● Try it
Would you please give every entry again exactly, without the pictures?

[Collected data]
--------------------------------------------------

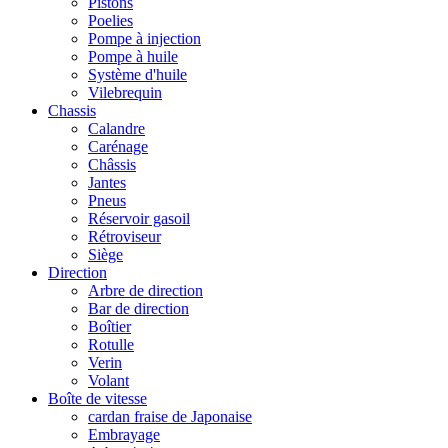
Pistons
Poelies
Pompe à injection
Pompe à huile
Système d'huile
Vilebrequin
Chassis
Calandre
Carénage
Châssis
Jantes
Pneus
Réservoir gasoil
Rétroviseur
Siège
Direction
Arbre de direction
Bar de direction
Boîtier
Rotulle
Verin
Volant
Boîte de vitesse
cardan fraise de Japonaise
Embrayage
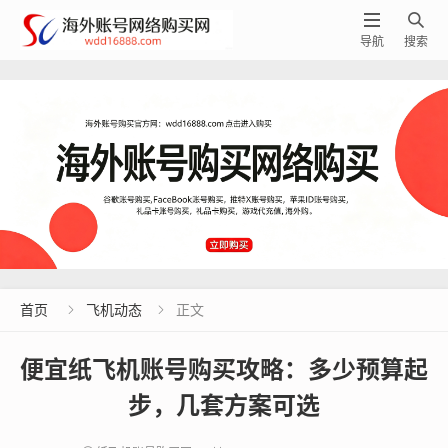


导航
搜索
首页
飞机动态
正文


便宜纸飞机账号购买攻略：多少预算起
步，几套方案可选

--------------------------------------------------

● Answer to the problem
Pistons
Poelies
Pompe à injection
Pompe à huile
Système d'huile
Vilebrequin
Chassis
Calandre
Carénage
Châssis
Jantes
Pneus
Réservoir gasoil
Rétroviseur
Siège
Direction
Arbre de direction
Bar de direction
Boîtier
Rotulle
Verin
Volant
Boîte de vitesse
cardan fraise de Japonaise
Embrayage


导航
搜索
首页
飞机动态
正文


便宜纸飞机账号购买攻略：多少预算起
步，几套方案可选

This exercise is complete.